New Zealand scored a seven-run victory over Pakistan on Monday, having survived an explosive half-century by tail-ender Mohammad Aamir, during which he and Saeed Ajmal scored a new Pakistani record of 103 for the 10th wicket.
"The key thing is that it's a victory no matter how you achieve it," said Vettori, whose team have been without a coach for this series after Andy Moles resigned citing differences with players.
"A win away from home is great, we don't have many and it definitely grows the confidence because there are a lot of inexperienced guys in the team who will learn more."
New Zealand came back strongly after losing the first match by a 138-run margin to take the second game by 64 runs and set up an intriguing final match.
Brendon McCullum, who was declared man of the series after scoring a century in the second match on Friday, notched a 78-ball 76 before off-spinner Ajmal helped Pakistan dismiss New Zealand for 211 all out.
Pakistan were down in the dumps at 101 for nine before Aamir hit a 81-ball 73 not out -- the highest by a number 10 batsman in the history of One-day cricket -- and Ajmal hit 33 to almost snatch victory from the jaws of defeat.
Vettori said the Aamir-Ajmal stand almost turned the match.
"They almost won it for Pakistan," said Vettori, who relied on experienced paceman Jacob Oram to bowl the last over, getting Ajmal out on the first delivery.

_Data for review_
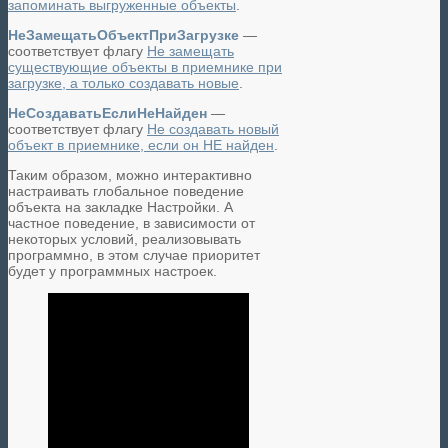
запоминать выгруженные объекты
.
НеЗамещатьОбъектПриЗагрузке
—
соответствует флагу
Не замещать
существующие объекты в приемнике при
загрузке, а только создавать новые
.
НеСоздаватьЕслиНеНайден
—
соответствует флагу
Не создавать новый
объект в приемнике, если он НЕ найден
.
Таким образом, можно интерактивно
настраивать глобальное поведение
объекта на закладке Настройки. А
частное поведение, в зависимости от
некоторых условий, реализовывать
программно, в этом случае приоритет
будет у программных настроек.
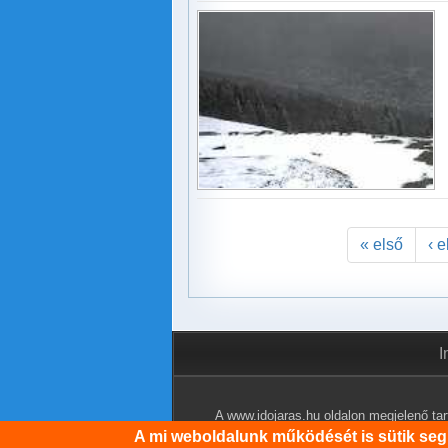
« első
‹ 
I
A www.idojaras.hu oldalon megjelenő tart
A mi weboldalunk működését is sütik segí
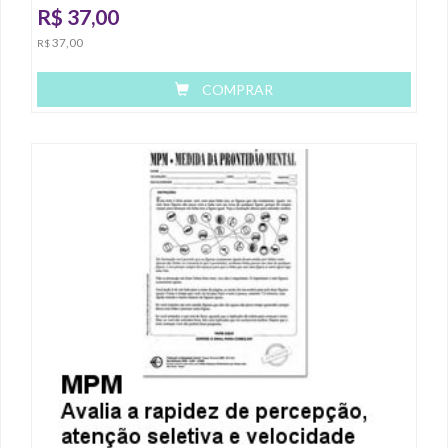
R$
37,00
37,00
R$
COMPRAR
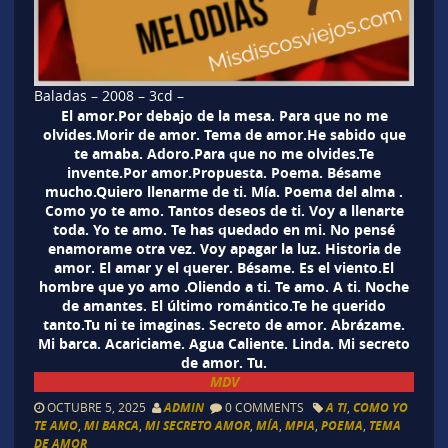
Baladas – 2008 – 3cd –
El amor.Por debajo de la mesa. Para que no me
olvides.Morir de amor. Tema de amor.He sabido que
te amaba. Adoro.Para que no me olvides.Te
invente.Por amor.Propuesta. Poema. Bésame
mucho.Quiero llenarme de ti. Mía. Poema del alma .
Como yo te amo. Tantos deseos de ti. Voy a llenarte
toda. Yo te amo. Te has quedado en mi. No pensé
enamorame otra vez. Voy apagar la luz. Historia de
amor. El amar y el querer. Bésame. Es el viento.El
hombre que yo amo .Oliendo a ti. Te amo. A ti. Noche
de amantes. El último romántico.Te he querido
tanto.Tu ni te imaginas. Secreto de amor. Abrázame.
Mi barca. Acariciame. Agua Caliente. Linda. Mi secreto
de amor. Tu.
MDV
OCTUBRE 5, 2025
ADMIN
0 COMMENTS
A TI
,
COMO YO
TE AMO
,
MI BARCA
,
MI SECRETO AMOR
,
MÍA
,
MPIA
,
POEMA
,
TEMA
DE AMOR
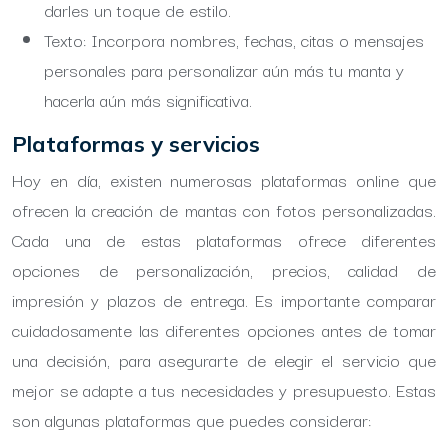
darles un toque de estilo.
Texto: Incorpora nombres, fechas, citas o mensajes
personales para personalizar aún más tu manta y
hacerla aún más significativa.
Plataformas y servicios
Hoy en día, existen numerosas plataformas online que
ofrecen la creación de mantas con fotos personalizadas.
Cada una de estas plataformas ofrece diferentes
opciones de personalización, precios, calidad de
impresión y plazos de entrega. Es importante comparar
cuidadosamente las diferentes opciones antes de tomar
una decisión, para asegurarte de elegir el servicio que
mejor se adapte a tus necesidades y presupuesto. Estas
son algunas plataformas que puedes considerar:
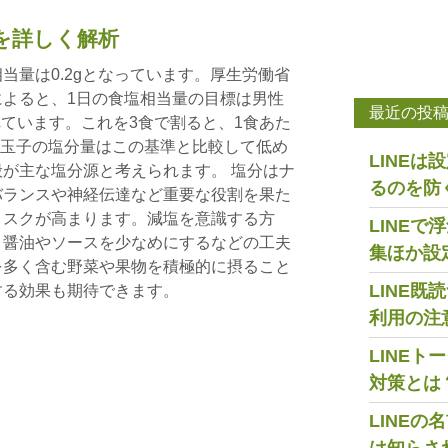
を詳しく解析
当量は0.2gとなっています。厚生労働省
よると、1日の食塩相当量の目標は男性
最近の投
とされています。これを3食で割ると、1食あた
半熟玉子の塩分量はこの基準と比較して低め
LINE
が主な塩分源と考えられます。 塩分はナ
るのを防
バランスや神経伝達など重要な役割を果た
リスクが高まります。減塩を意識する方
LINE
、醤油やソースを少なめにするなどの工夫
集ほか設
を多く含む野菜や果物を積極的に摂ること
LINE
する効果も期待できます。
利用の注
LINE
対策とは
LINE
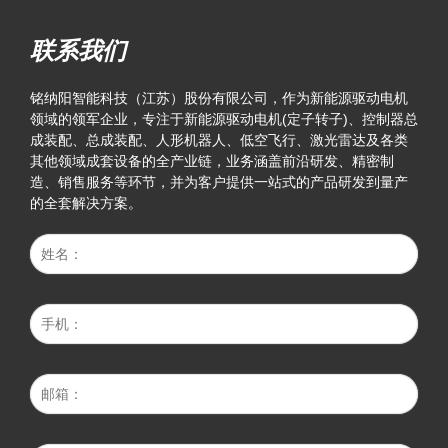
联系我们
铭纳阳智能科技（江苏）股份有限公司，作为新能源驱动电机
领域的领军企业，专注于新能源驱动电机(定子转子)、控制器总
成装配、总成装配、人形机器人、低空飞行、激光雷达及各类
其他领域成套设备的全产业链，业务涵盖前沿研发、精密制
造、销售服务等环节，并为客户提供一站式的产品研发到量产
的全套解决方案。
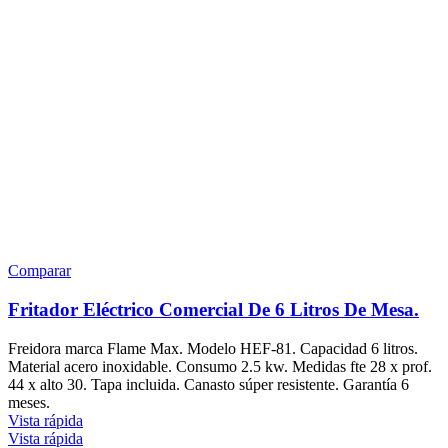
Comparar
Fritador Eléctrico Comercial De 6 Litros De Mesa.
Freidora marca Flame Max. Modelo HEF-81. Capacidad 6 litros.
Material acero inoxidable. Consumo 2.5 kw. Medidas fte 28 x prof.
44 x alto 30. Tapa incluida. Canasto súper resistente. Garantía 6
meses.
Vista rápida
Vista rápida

---

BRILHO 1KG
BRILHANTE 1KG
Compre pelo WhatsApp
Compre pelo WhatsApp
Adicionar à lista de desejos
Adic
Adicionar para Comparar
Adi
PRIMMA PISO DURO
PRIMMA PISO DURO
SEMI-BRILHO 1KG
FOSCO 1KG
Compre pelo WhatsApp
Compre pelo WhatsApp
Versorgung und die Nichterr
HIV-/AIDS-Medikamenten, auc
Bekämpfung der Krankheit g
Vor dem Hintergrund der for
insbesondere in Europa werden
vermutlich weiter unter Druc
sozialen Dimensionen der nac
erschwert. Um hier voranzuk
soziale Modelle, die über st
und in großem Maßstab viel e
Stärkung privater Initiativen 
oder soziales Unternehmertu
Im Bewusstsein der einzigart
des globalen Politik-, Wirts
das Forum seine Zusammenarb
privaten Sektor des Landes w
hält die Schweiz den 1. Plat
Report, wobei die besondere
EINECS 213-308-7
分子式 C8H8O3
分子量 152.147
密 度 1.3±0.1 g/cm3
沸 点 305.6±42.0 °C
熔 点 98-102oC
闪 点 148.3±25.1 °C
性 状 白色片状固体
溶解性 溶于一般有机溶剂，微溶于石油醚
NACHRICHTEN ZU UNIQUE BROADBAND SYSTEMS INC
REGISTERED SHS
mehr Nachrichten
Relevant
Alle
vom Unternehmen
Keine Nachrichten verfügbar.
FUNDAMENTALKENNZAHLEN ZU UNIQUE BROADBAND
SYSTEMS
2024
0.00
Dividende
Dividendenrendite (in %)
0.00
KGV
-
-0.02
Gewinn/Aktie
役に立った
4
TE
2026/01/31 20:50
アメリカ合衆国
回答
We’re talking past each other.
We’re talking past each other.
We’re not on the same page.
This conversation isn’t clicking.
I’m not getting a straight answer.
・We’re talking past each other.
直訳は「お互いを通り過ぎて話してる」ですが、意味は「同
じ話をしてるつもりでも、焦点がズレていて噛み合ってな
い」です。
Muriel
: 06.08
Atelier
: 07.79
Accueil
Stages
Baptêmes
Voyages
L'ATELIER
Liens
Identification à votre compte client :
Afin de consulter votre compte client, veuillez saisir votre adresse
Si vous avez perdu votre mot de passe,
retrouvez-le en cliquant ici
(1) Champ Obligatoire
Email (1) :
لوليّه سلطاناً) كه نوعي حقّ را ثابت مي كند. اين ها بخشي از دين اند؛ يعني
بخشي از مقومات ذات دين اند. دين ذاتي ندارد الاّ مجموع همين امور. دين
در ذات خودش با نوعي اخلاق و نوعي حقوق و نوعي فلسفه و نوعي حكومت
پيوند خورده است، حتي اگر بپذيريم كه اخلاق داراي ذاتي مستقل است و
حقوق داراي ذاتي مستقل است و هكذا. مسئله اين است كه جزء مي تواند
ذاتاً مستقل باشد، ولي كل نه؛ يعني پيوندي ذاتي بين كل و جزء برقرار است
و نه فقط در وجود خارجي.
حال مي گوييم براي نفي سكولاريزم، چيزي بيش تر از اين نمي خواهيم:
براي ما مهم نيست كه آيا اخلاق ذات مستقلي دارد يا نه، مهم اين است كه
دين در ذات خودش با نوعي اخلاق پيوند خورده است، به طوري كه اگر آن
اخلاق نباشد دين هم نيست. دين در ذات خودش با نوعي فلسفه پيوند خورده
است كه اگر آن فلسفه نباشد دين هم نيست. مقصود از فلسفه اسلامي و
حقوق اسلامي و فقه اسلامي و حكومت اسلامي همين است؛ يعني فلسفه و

_What to do_
Copy the part of the match report starting at "New Zealand came" and ending at "turned the match.".

_Answer space_
New Zealand came back strongly after losing the first match by a 138-run margin to take the second game by 64 runs and set up an intriguing final match.
Brendon McCullum, who was declared man of the series after scoring a century in the second match on Friday, notched a 78-ball 76 before off-spinner Ajmal helped Pakistan dismiss New Zealand for 211 all out.
Pakistan were down in the dumps at 101 for nine before Aamir hit a 81-ball 73 not out -- the highest by a number 10 batsman in the history of One-day cricket -- and Ajmal hit 33 to almost snatch victory from the jaws of defeat.
Vettori said the Aamir-Ajmal stand almost turned the match.